Another suggestion - Reach out to two different recruiters and get them to review your resume. (You might need to pay them to do it). You’ll get two totally different responses. Both might work, and neither might work. At the end of the day, a human makes the call, and even if the ATS is automated, a human set those criteria. Honestly, having spent so much of my time hiring over the past 5 years, it wouldn’t surprise me if there was literally no ATS scanning, and everything that was sold to fix that problem was snake oil.
Of course my guess could be way off, but what you are saying is definitely the exception to the common narrative nor does it match what I've seen.
> AI screening
There's been aggressive keyword filtering since long before LLMs exploded.
> but what you are saying is definitely the exception to the common narrative nor does it match what I've seen.
As an anecdote, I posted on who’s hiring here, and we used a separate job requisition for HN, (this was my last job where we went from 2 -> 15 people).
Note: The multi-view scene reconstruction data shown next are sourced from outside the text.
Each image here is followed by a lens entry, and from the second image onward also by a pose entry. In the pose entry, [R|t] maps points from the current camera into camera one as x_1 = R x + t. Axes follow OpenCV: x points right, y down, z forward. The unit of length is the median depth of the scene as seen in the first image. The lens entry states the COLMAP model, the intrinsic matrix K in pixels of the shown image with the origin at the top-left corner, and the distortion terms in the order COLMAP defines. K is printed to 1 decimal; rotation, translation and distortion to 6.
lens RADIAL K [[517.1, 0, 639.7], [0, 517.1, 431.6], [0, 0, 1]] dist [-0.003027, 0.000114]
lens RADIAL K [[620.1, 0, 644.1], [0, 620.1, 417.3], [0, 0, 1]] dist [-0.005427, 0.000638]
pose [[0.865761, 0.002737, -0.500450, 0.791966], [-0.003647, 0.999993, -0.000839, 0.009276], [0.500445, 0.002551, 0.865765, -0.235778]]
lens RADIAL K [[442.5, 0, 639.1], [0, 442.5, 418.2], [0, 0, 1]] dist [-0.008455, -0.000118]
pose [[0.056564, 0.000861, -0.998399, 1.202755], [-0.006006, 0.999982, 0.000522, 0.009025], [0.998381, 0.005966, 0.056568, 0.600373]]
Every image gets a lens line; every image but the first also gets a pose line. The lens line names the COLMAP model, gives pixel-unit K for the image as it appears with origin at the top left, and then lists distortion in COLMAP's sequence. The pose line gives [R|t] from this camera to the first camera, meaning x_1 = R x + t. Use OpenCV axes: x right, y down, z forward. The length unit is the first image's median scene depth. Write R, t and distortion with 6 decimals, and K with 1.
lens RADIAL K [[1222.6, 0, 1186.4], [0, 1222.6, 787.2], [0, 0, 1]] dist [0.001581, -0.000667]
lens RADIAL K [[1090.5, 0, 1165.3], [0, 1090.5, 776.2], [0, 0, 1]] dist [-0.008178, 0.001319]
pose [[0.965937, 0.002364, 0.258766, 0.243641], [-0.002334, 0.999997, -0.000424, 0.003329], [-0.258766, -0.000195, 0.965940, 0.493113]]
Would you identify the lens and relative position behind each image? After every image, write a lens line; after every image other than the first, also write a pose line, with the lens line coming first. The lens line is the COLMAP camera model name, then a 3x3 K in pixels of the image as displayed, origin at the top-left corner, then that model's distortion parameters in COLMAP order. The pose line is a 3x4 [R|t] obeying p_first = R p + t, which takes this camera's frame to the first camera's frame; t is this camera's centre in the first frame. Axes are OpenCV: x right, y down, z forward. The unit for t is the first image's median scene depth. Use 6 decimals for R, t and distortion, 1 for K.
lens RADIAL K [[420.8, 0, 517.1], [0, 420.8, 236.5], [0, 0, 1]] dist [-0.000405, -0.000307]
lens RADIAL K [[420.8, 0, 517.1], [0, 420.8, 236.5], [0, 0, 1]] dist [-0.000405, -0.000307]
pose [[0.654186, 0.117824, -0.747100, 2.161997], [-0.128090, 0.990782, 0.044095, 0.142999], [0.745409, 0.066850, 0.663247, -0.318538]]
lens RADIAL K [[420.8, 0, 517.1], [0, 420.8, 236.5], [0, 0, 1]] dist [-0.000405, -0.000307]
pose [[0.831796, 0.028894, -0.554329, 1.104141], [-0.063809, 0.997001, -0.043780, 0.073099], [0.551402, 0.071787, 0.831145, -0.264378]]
We got about 30 applications in the 7 days following that on that req, and of those 30, only one came even remotely close to meeting the requirements on the JD - we were looking for someone with a few years experience in a Java like language, in a Europe/US time zone. Most of the candidates failed both of those criteria, hard. My point being that people who are frustrated with their situation are likely to be more vocal than someone who isn’t.
I’ve spent enough time on HN reading about topics I know a lot about, and seeing people confidently claim how X is easy or if they just Y, and they’re totally wrong. I know a decent amount about working on the hiring side - it’s been a core component of my job for the last 6 years. I’ve worked with recruiters both internal and external, spent far more time with greenhouse than any engineer should ever have to do.
My feeling is that there’s far less sophistication going on, and the dearth of human responses (which is problematic) lets people make up their own reasons as to why it’s not working when the reality is that there’s just a hell of a lot of applicants for every single job.